Début juillet, un navire privé de 117 mètres battant pavillon des îles Caïman a sillonné les côtes italiennes, mêlant escales privées et rencontres officielles. Selon Le Monde, Tilman Joseph Fertitta, ambassadeur des États-Unis en Italie, a utilisé ce yacht baptisé « Boardwalk » pour un tour de la péninsule italienne, soulevant des questions sur l’utilisation des moyens de l’État pour sécuriser cette opération.
Ce qu'il faut retenir
- Un yacht de 117 mètres immatriculé aux îles Caïman, le « Boardwalk », a servi de cadre à une tournée diplomatique et privée de l’ambassadeur américain Tilman Joseph Fertitta en Italie début juillet.
- L’opposition italienne critique l’engagement de moyens publics pour assurer la sécurité de cette opération, jugée avant tout privée.
- Cette initiative soulève des interrogations sur la frontière entre activités diplomatiques et distractions personnelles dans le cadre d’une mission officielle.
Une tournée mêlant diplomatie et plaisance
Selon les informations rapportées par Le Monde, l’ambassadeur Tilman Joseph Fertitta a entamé début juillet un périple le long des côtes italiennes à bord du « Boardwalk », un yacht de luxe de 117 mètres immatriculé aux îles Caïman. Ce navire, propriété de l’homme d’affaires américain du même nom, a servi à la fois de cadre pour des rencontres officielles et de lieu de détente. Les escales programmées incluaient des ports majeurs comme Naples, Venise ou encore Gênes, où des réunions avec des autorités locales et des représentants économiques ont été organisées.

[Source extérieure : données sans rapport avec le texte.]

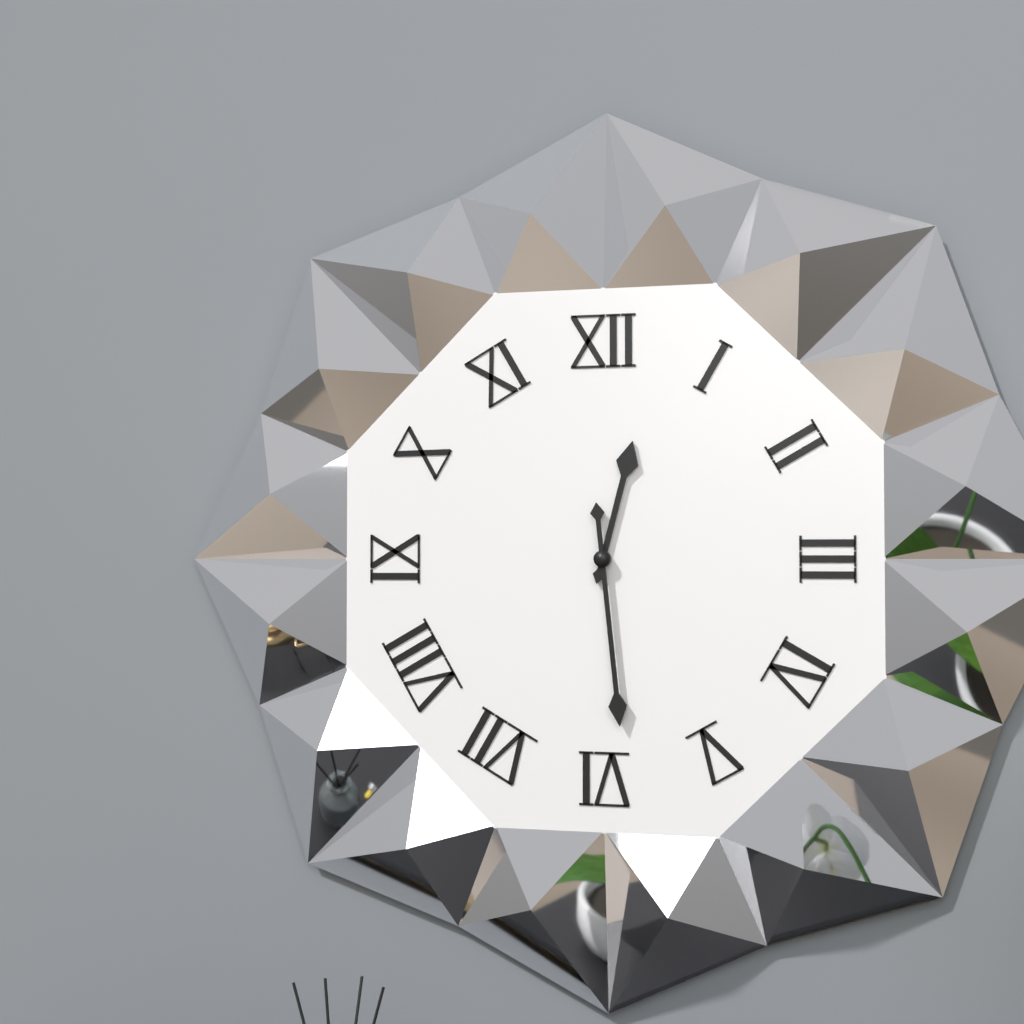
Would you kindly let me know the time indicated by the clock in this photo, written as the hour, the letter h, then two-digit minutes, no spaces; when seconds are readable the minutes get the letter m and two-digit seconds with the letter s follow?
12h29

Cependant, c’est la mobilisation de moyens étatiques pour garantir la sécurité de cette opération qui suscite la polémique. En effet, des sources proches du dossier ont indiqué à Le Monde que des ressources publiques, notamment des navires de la marine italienne et des équipes de protection diplomatique, auraient été mobilisées pour encadrer le déplacement de l’ambassadeur à bord de son yacht privé.

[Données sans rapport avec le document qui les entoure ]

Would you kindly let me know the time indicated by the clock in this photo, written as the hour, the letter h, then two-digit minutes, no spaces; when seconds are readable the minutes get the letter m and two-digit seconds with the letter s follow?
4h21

L’opposition italienne s’insurge contre l’utilisation des fonds publics
Plusieurs partis de l’opposition italienne ont vivement réagi à cette affaire, dénonçant un détournement des moyens de l’État au profit d’une opération perçue comme personnelle. « C’est une utilisation inacceptable des ressources publiques pour des activités qui relèvent du domaine privé », a déclaré Elly Schlein, secrétaire du Parti démocrate, lors d’une conférence de presse à Rome. Elle a ajouté : « Si l’ambassadeur souhaite organiser un voyage privé, il doit le faire à ses frais et sans impliquer les contribuables italiens. »

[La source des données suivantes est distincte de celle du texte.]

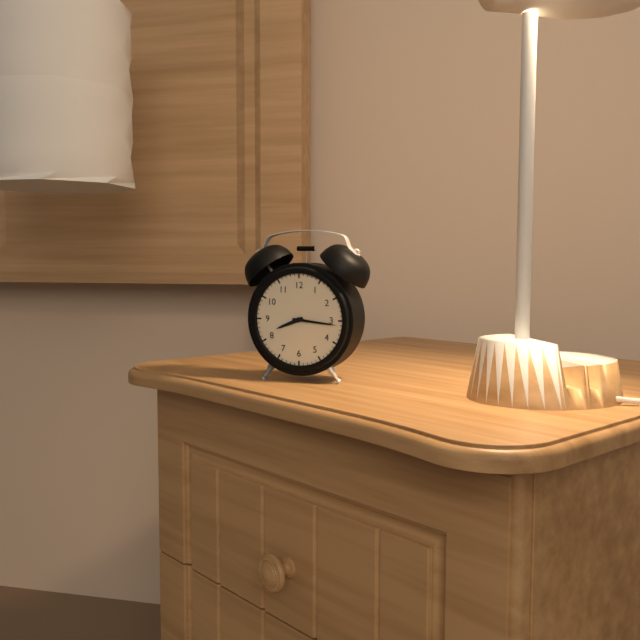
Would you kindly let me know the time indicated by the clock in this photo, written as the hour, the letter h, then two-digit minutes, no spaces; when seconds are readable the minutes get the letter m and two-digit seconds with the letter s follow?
8h16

D’autres figures politiques ont emboîté le pas, pointant du doigt un manque de transparence dans l’organisation de cette tournée. Le Mouvement 5 étoiles, par la voix de son porte-parole, a exigé des clarifications sur les coûts engendrés par la sécurisation du « Boardwalk », suggérant que cette opération pourrait avoir coûté plusieurs centaines de milliers d’euros aux finances italiennes.
Un précédent qui interroge sur les pratiques diplomatiques
Cette affaire intervient alors que les règles encadrant les déplacements des diplomates étrangers en Italie sont de plus en plus scrutées. Selon des diplomates sous couvert d’anonymat, il est courant que des ambassadeurs organisent des événements privés à bord de navires ou d’avions privés, mais la mobilisation de moyens publics pour de telles opérations reste rare et souvent justifiée par des impératifs de sécurité. « Dans le cas présent, la question n’est pas tant la légalité de l’opération que son opportunité », a expliqué un ancien ambassadeur européen à Le Monde. « Quand un représentant étranger utilise un yacht privé pour des activités diplomatiques, il doit s’assurer que cela ne donne pas l’impression d’un mélange des genres entre service public et intérêt personnel. »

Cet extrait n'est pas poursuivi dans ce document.